▶ [What you are asked to do]
Each line from the top of the listing through the one holding "Document page, 2041x1148 pixels." should be restated word for word, with nothing added and no pictures.
=-=-=-=-=
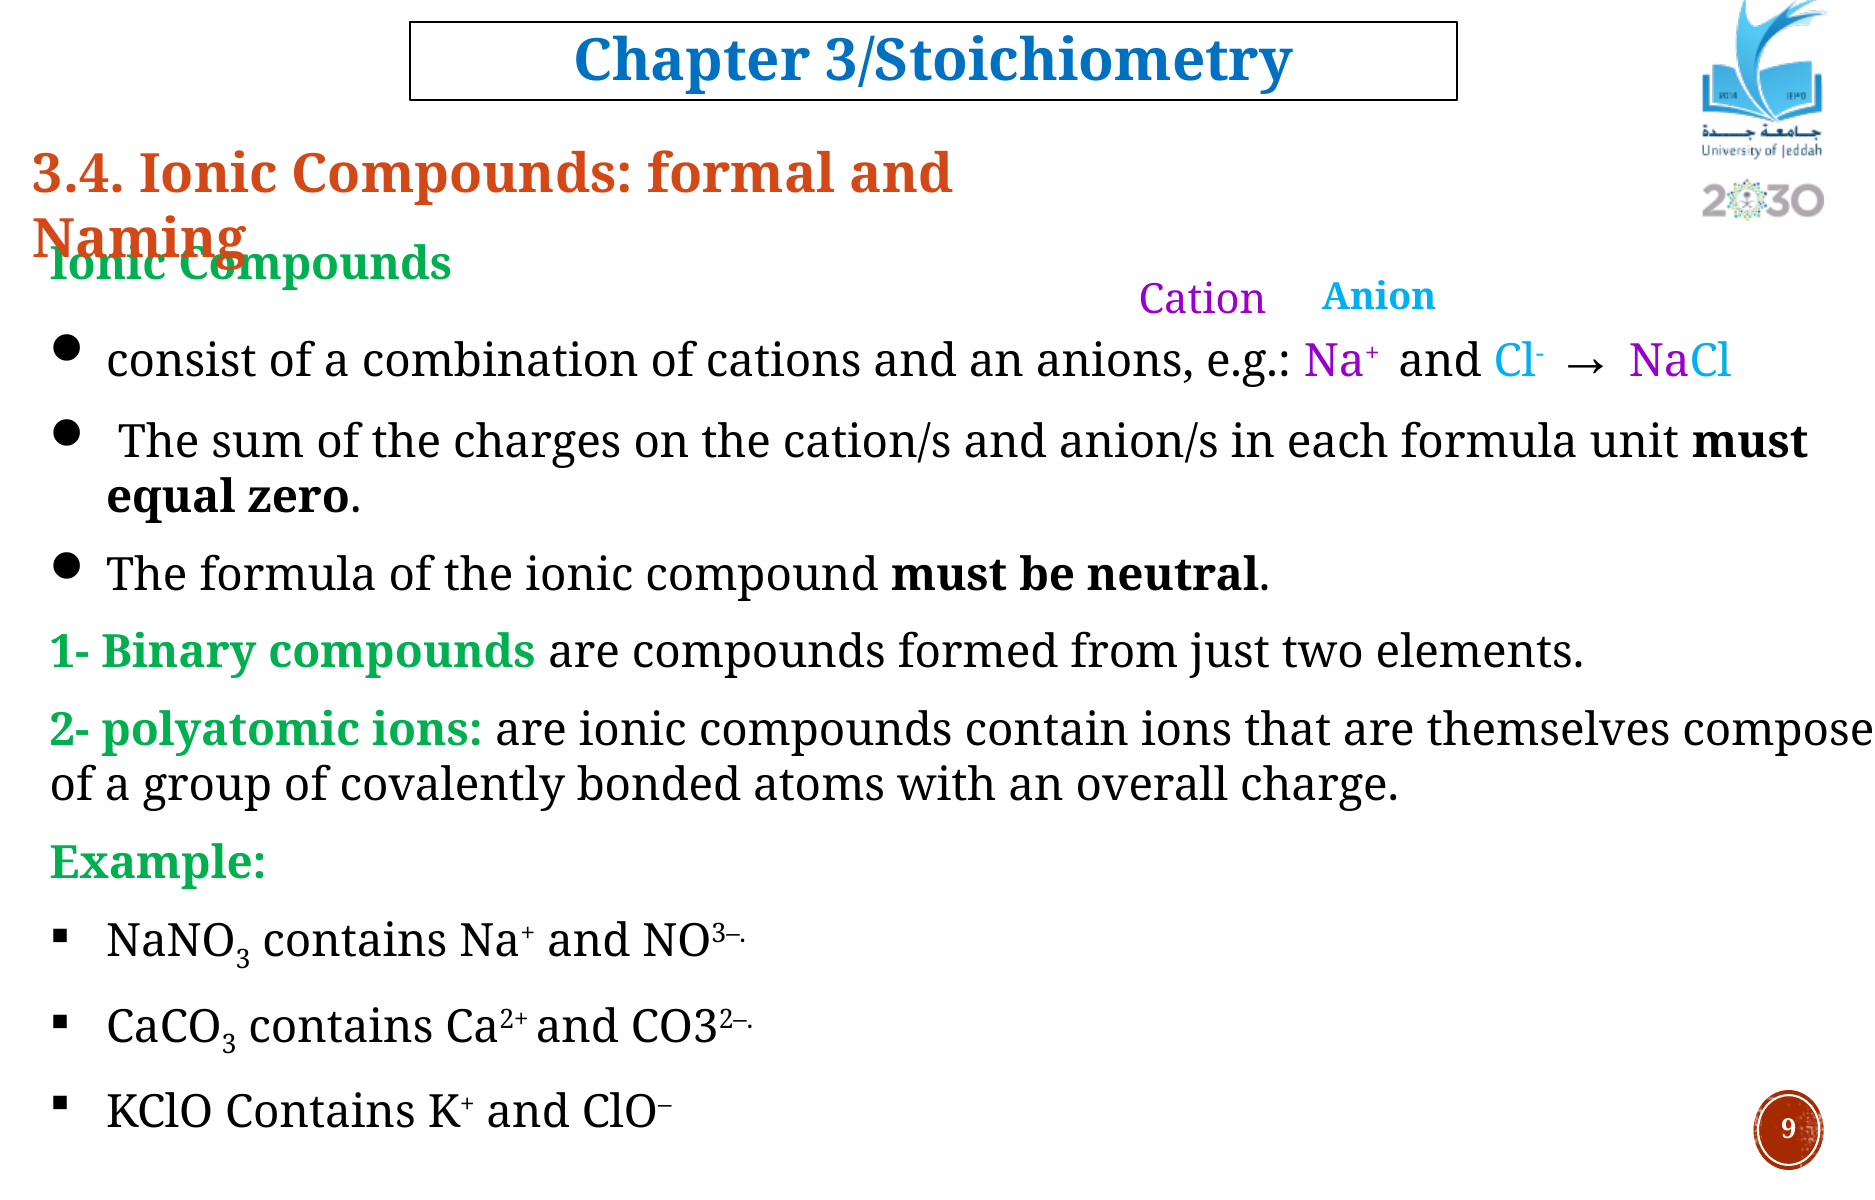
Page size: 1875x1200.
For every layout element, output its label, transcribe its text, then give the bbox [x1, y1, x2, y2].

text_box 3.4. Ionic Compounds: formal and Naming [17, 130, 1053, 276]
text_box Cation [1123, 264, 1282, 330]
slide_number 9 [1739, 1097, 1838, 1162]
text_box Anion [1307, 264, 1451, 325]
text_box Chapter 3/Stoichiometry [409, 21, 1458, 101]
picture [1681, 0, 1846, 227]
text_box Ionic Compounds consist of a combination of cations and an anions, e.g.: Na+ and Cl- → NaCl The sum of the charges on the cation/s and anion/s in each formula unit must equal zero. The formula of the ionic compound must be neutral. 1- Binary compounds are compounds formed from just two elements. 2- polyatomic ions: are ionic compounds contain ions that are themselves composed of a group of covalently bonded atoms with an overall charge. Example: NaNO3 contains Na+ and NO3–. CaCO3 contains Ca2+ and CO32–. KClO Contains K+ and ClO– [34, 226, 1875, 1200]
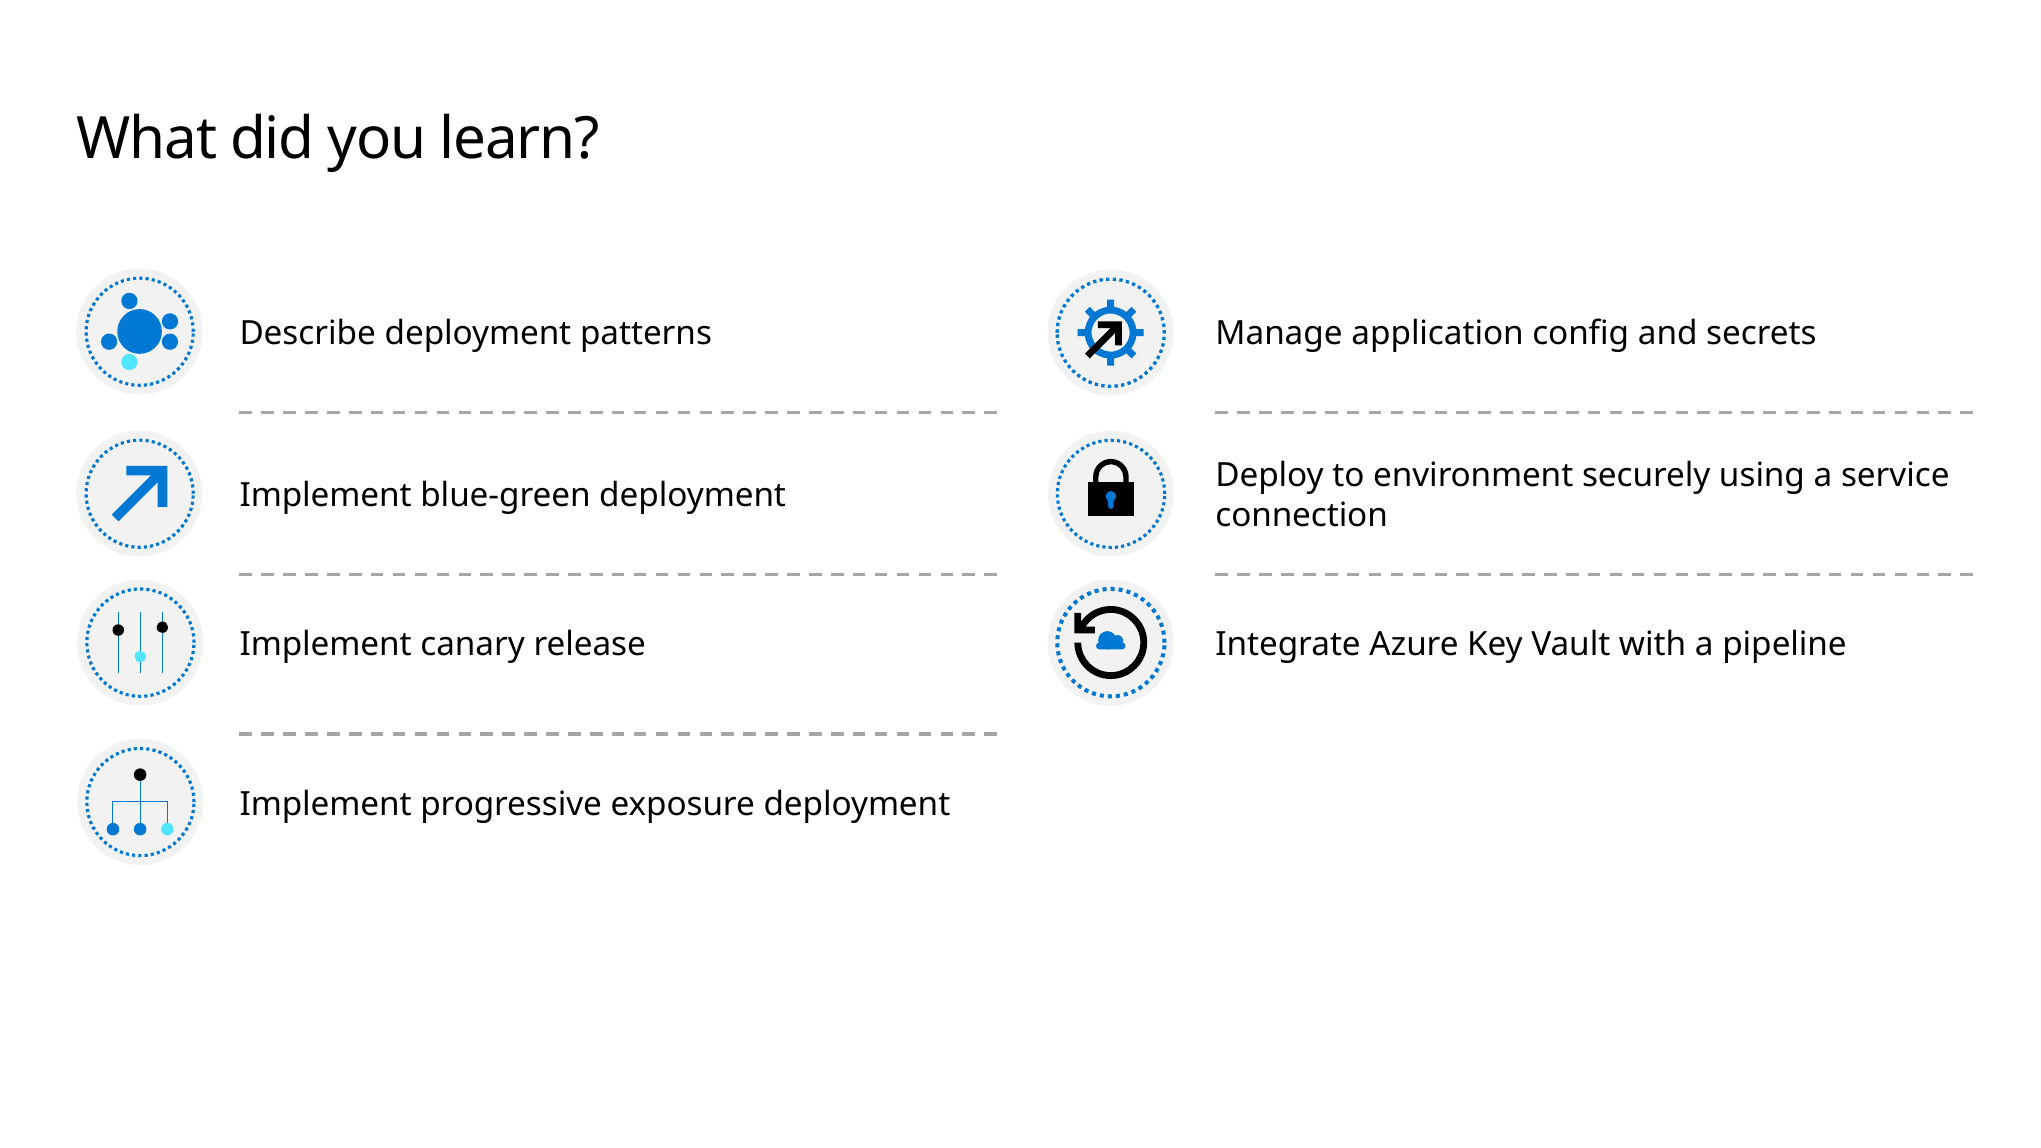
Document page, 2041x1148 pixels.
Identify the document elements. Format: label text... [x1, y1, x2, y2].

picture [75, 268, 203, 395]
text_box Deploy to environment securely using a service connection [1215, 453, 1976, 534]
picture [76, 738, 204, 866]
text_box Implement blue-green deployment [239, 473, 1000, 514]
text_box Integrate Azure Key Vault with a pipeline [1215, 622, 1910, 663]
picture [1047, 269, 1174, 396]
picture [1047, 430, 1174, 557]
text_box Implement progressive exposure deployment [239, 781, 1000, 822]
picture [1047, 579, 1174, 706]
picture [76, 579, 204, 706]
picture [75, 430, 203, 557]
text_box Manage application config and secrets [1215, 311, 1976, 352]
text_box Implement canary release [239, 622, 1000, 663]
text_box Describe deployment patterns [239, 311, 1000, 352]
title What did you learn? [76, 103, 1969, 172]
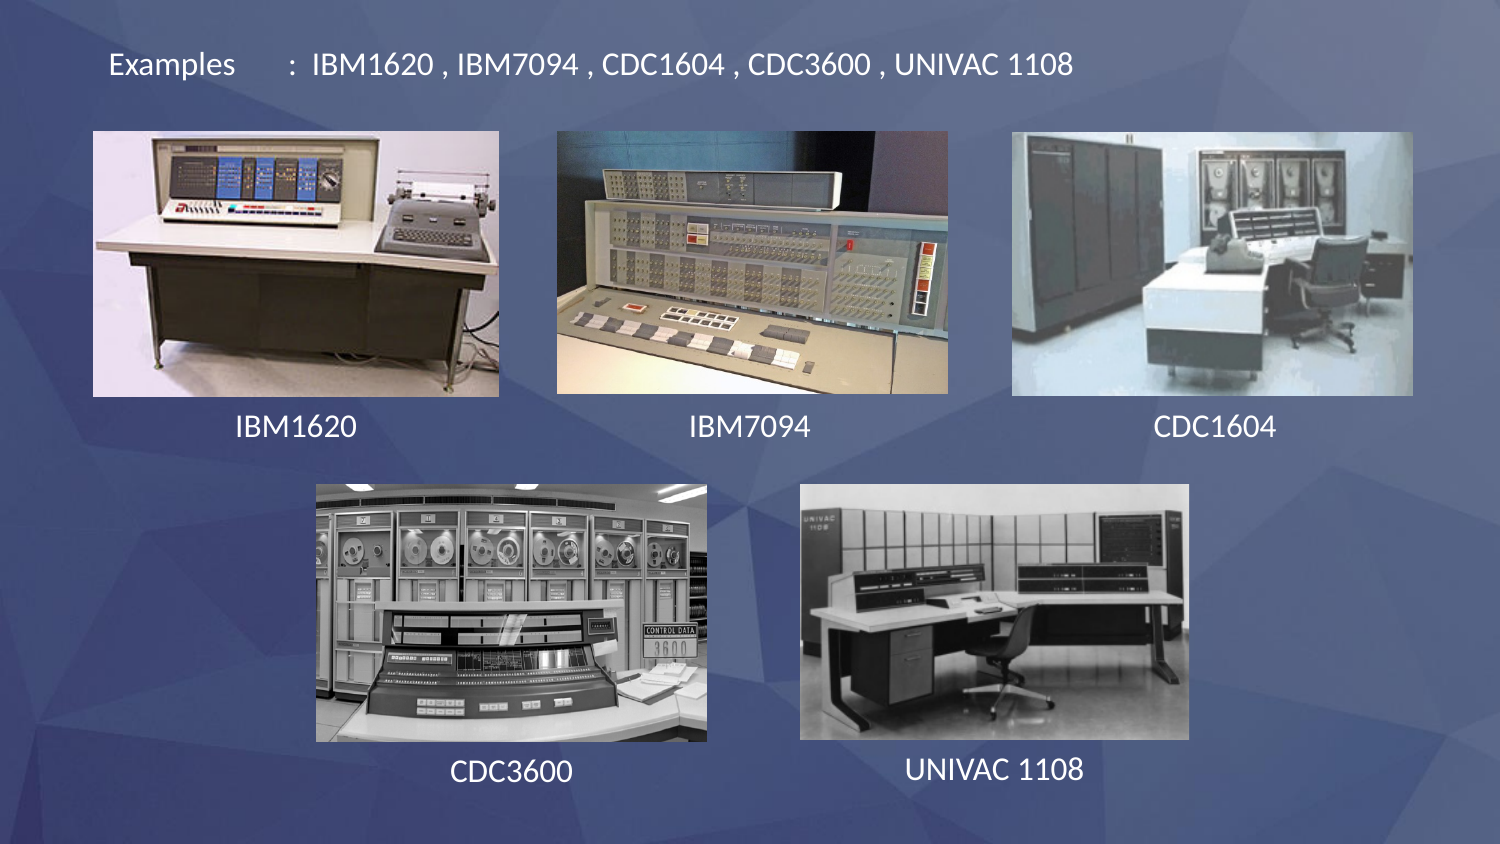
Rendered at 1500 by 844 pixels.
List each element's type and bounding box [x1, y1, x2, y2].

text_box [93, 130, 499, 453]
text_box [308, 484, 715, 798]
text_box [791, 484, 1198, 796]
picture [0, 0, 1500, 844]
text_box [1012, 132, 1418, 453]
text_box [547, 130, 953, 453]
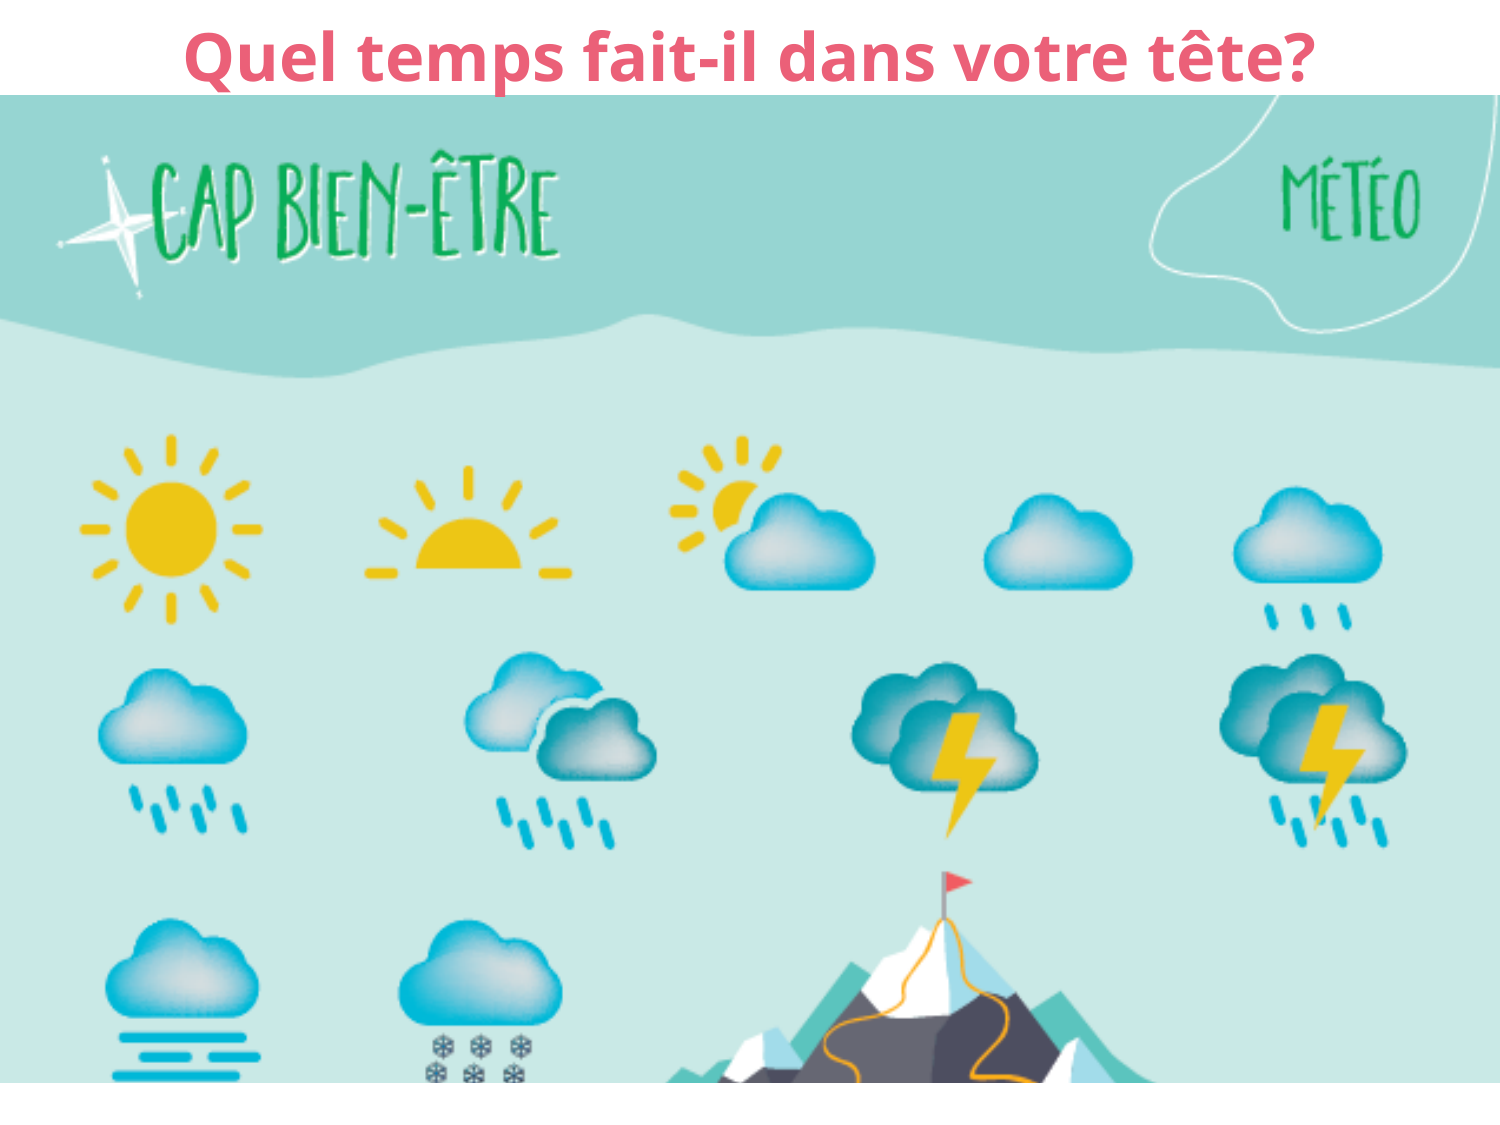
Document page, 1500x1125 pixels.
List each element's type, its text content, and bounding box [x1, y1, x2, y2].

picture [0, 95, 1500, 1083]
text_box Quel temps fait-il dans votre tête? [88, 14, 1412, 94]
=-=-=-=-=
▶ [Your response]
Page size: 1875x1200.
For every layout element, output its label, transcribe its text, then give the bbox [x1, y1, x2, y2].

text_box 3.4. Ionic Compounds: formal and Naming [17, 130, 1053, 276]
text_box Cation [1123, 264, 1282, 330]
slide_number 9 [1739, 1097, 1838, 1162]
text_box Anion [1307, 264, 1451, 325]
text_box Chapter 3/Stoichiometry [409, 21, 1458, 101]
picture [1681, 0, 1846, 227]
text_box Ionic Compounds consist of a combination of cations and an anions, e.g.: Na+ and Cl- → NaCl The sum of the charges on the cation/s and anion/s in each formula unit must equal zero. The formula of the ionic compound must be neutral. 1- Binary compounds are compounds formed from just two elements. 2- polyatomic ions: are ionic compounds contain ions that are themselves composed of a group of covalently bonded atoms with an overall charge. Example: NaNO3 contains Na+ and NO3–. CaCO3 contains Ca2+ and CO32–. KClO Contains K+ and ClO– [34, 226, 1875, 1200]
Document page, 2041x1148 pixels.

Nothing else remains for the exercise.